Q. Worst thing about your job?

A. Not being able to help someone as much as I want to, either because of finances on their part or because of health reasons, and seeing the disappointment on their faces.

Q. The most beneficial course I took in school was?

A. Definitely business courses. Being a dentist is easy, you’re trained on that. But you’re not trained on dealing with staff as much as you need to be. You’re not trained on getting things prepared for your CPA. You’re not trained on how to budget and stuff like that. That comes with time and you can takes courses on it, but until you actually do it and get organized you don’t realize how hard that is.

Q. What would be your dream job if you were able to pick a position outside your current career path?

A. Definitely teaching. My mother started off as a kindergarten teacher and accelerated all the way to assistant superintendent of the school system. And watching her interact with students when she was still in the classroom — that’s something I wouldn’t mind doing as a second career.

Q. Finish this thought: “On the first anniversary of my retirement, I see myself …

A. I plan to semi-retire at the age of 50, which is six years from now. So I see myself preparing my oldest child for college. I’m preparing her for life outside mama’s house, because she’ll be 18 years old then.

Q. What is the one trait a strong business leader cannot afford to be without?

A. Integrity. I feel that your word is your bond. If you tell someone you’ll do something, do it.

Q. Crystal ball time: What’s your call on when the economic recovery for our area will be in full swing?

A. The economy is definitely recovering. We have a lot of growth in the community. We do have some downfalls. I feel there are more pluses to the economy than minuses right now.

Q. What kind of music might I find on your list of most played on your iPod?

A. I share my iPod with an 8-year-old and a 12-year-old so you might find everything for Beyonce to Carrie Underwood to Phillip Phillips. We listen to all kinds of music. We might have 2000 songs with all the digital equipment that we have. It all depends on what kind of day and what kind of mood I’m in.

Q. What do you think is the biggest change Albany will see in the next 10 years?

A. We’ll see a boom in the economy. We’ll have a definite growth in all our institutions here — Albany Tech, Albany State, Darton. I think that growth is helping us and we’ll see a lot of technological growth in Albany. Our hospitals are growing. We’re definitely getting to be a medical center here in Southwest Georgia so I see growth in education and in health.

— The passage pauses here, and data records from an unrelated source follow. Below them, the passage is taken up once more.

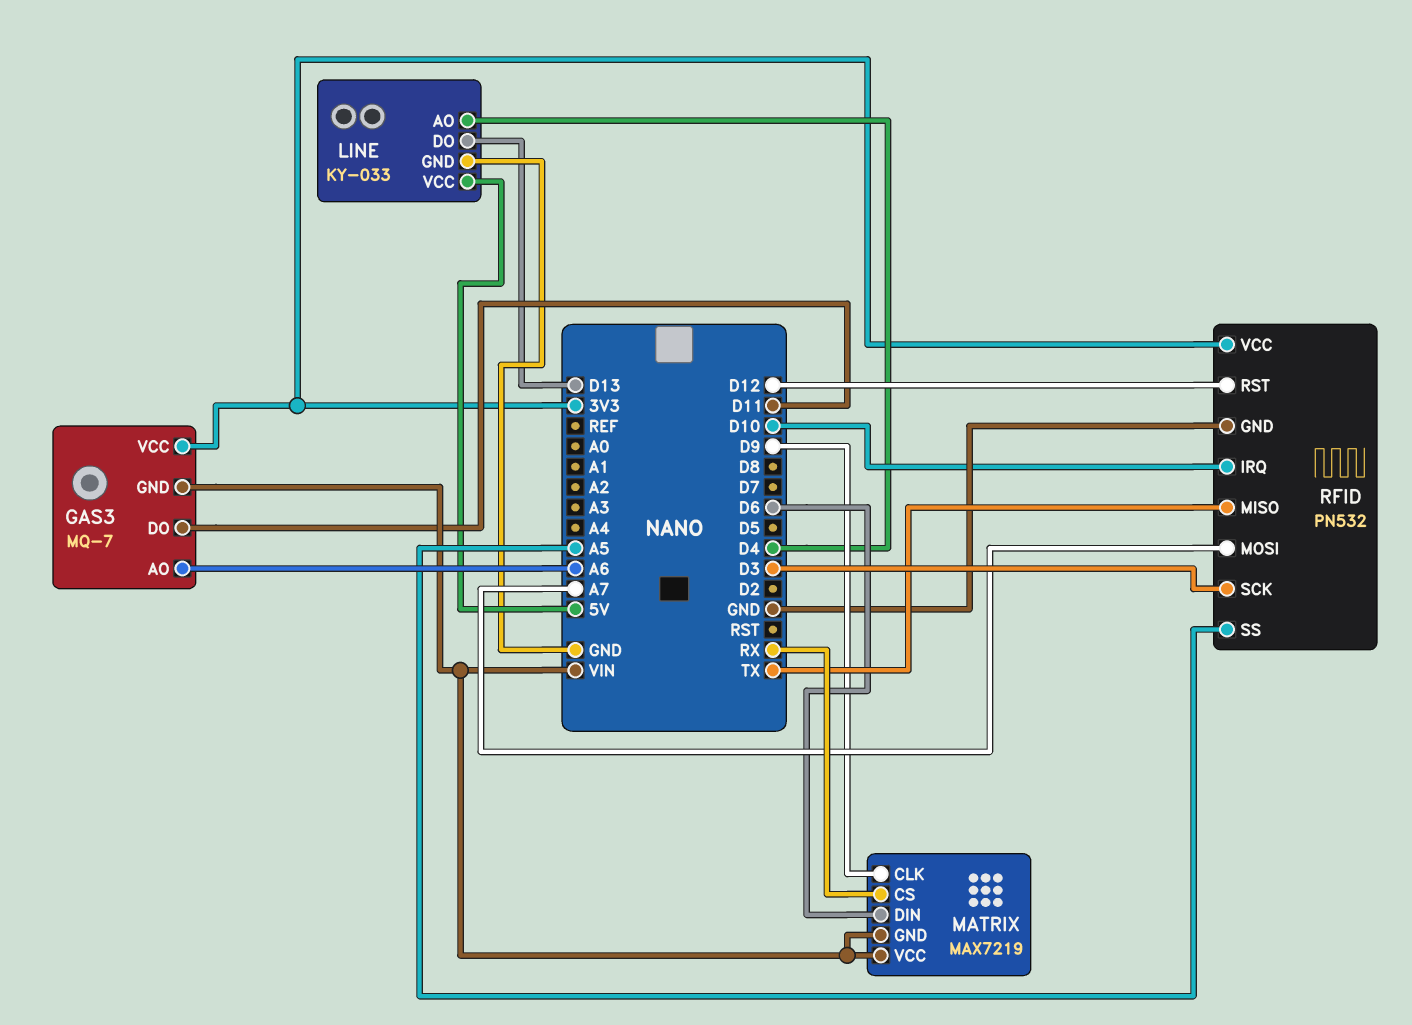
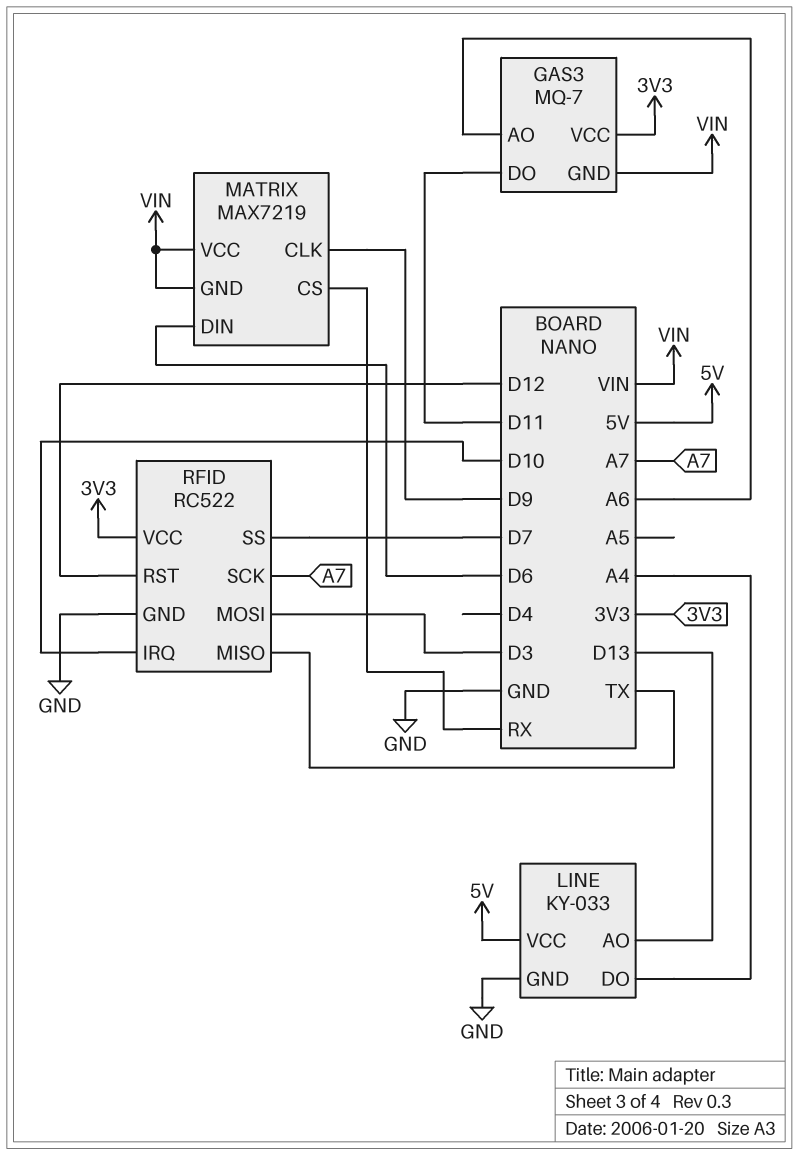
LINE pin AO: D4 -> D13
LINE pin DO: D13 -> A4
RFID: PN532 -> RC522
RFID pin MOSI: A7 -> D3
RFID pin SCK: D3 -> A7
RFID pin SS: A5 -> D7

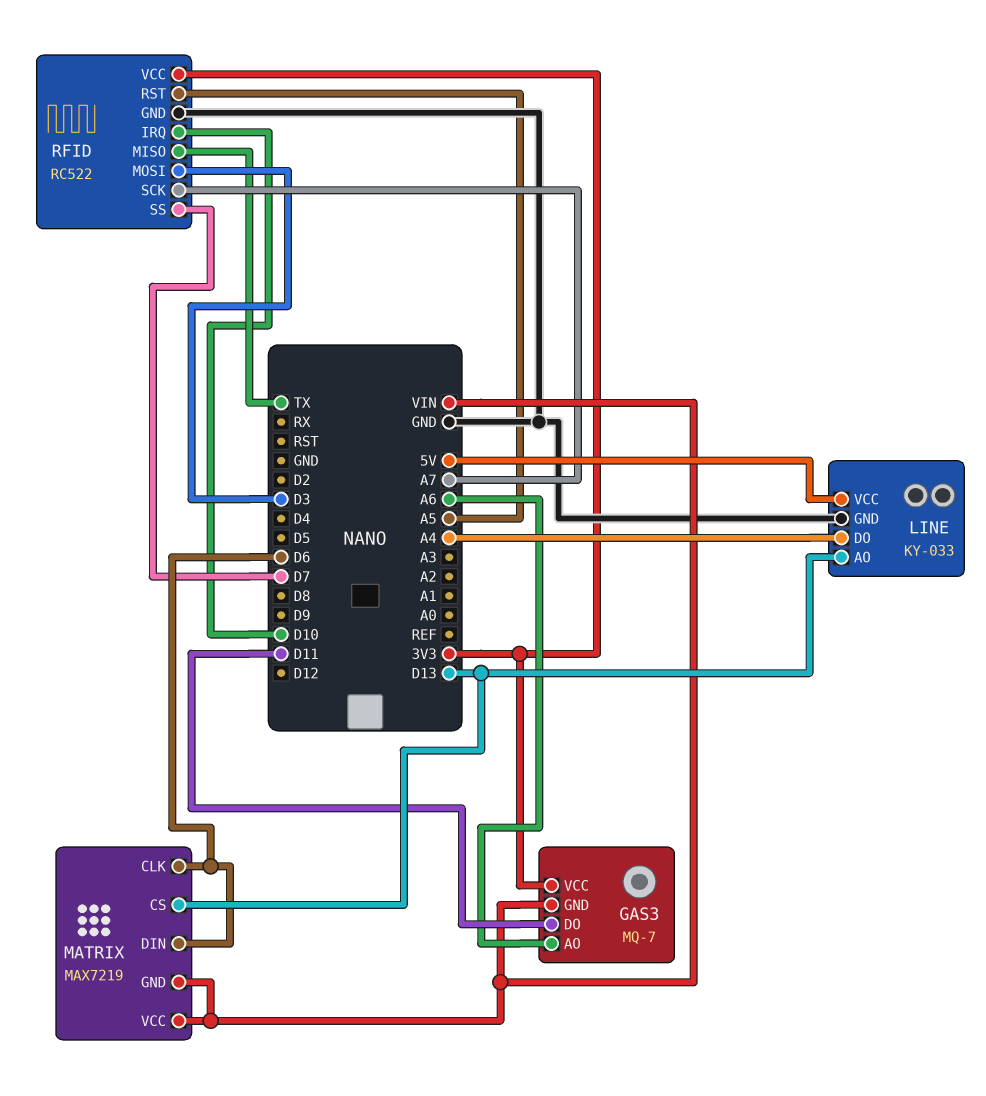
MATRIX pin CLK: D9 -> D6
MATRIX pin CS: RX -> D13
RFID pin RST: D12 -> A5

Q. What was the best vacation you’ve ever taken? Why?

A. Wow. The best vacation was with my husband. We went to Las Vegas. It happened by accident because we were headed to Punta Cana in 2011. The hurricane came through and they re-routed us to Vegas. Well, we’re sitting in LAX (Los Angeles International Airport) and it was the week of the Video Music Awards. So all of a sudden we start seeing these different famous people coming in and I got to meet a couple of them. It was a surprise vacation that turned out very well.

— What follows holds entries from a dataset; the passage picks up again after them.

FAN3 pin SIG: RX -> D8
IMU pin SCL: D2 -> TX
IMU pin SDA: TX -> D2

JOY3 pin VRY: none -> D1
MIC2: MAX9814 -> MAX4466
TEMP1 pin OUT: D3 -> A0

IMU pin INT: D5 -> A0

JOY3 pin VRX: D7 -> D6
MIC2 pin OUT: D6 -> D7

Q. What are the biggest changes you have seen in your specific line of business over the past few years?

A. The main change in dentistry is the way insurance carriers have restricted some payments and the things we do for patients. That’s a change I don’t too much agree with but you have to handle it when it comes. Patients are being more proactive as far as treatments. In the South, ten years ago we were doing a lot more extractions than root canals. Now people are trying to save their teeth. A lot of patient care is now centered on restoration and restoring function rather than pulling everything. We’re doing all sorts of things to save their teeth now.